## EXERCISE REQUIREMENTS
Look for the line with "28: (387, 191)"; please transcribe it and every later line in the entries exactly, up to the end, leaving pictures out.
*** Begin section ***
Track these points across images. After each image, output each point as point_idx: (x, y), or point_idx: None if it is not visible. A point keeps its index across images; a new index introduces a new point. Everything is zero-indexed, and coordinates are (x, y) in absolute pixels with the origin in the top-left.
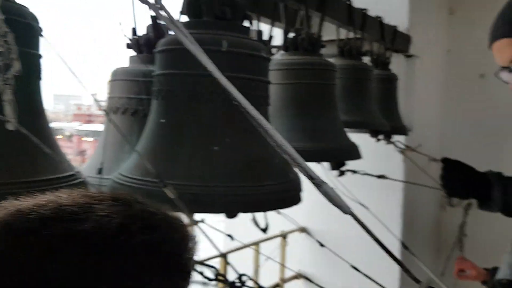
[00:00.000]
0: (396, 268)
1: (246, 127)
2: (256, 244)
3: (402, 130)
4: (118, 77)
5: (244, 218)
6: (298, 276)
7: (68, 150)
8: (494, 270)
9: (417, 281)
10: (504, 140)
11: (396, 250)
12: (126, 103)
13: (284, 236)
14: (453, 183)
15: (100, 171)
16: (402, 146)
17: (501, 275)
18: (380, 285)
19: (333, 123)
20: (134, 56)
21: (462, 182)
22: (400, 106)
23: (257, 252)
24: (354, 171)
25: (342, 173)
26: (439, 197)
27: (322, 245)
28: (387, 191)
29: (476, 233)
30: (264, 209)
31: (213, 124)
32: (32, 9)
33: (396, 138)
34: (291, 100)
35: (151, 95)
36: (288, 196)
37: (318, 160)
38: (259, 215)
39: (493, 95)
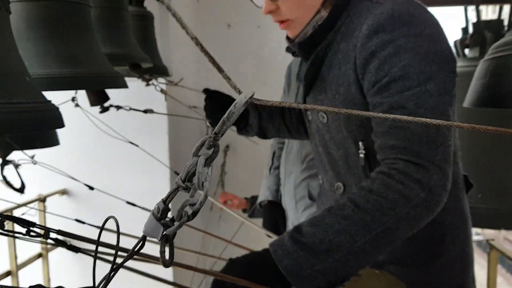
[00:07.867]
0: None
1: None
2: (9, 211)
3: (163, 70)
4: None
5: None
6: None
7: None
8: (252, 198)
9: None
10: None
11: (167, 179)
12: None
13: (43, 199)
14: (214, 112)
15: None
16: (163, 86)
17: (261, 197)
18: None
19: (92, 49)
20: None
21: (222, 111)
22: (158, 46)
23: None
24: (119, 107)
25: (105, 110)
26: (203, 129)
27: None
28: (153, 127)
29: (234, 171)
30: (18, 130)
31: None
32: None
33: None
*** End section ***
## OUTPUT FOR THIS EXERCISE
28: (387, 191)
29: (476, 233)
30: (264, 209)
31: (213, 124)
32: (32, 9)
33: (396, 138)
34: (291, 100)
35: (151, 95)
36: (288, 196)
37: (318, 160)
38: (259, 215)
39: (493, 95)
[00:07.867]
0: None
1: None
2: (9, 211)
3: (163, 70)
4: None
5: None
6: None
7: None
8: (252, 198)
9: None
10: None
11: (167, 179)
12: None
13: (43, 199)
14: (214, 112)
15: None
16: (163, 86)
17: (261, 197)
18: None
19: (92, 49)
20: None
21: (222, 111)
22: (158, 46)
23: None
24: (119, 107)
25: (105, 110)
26: (203, 129)
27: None
28: (153, 127)
29: (234, 171)
30: (18, 130)
31: None
32: None
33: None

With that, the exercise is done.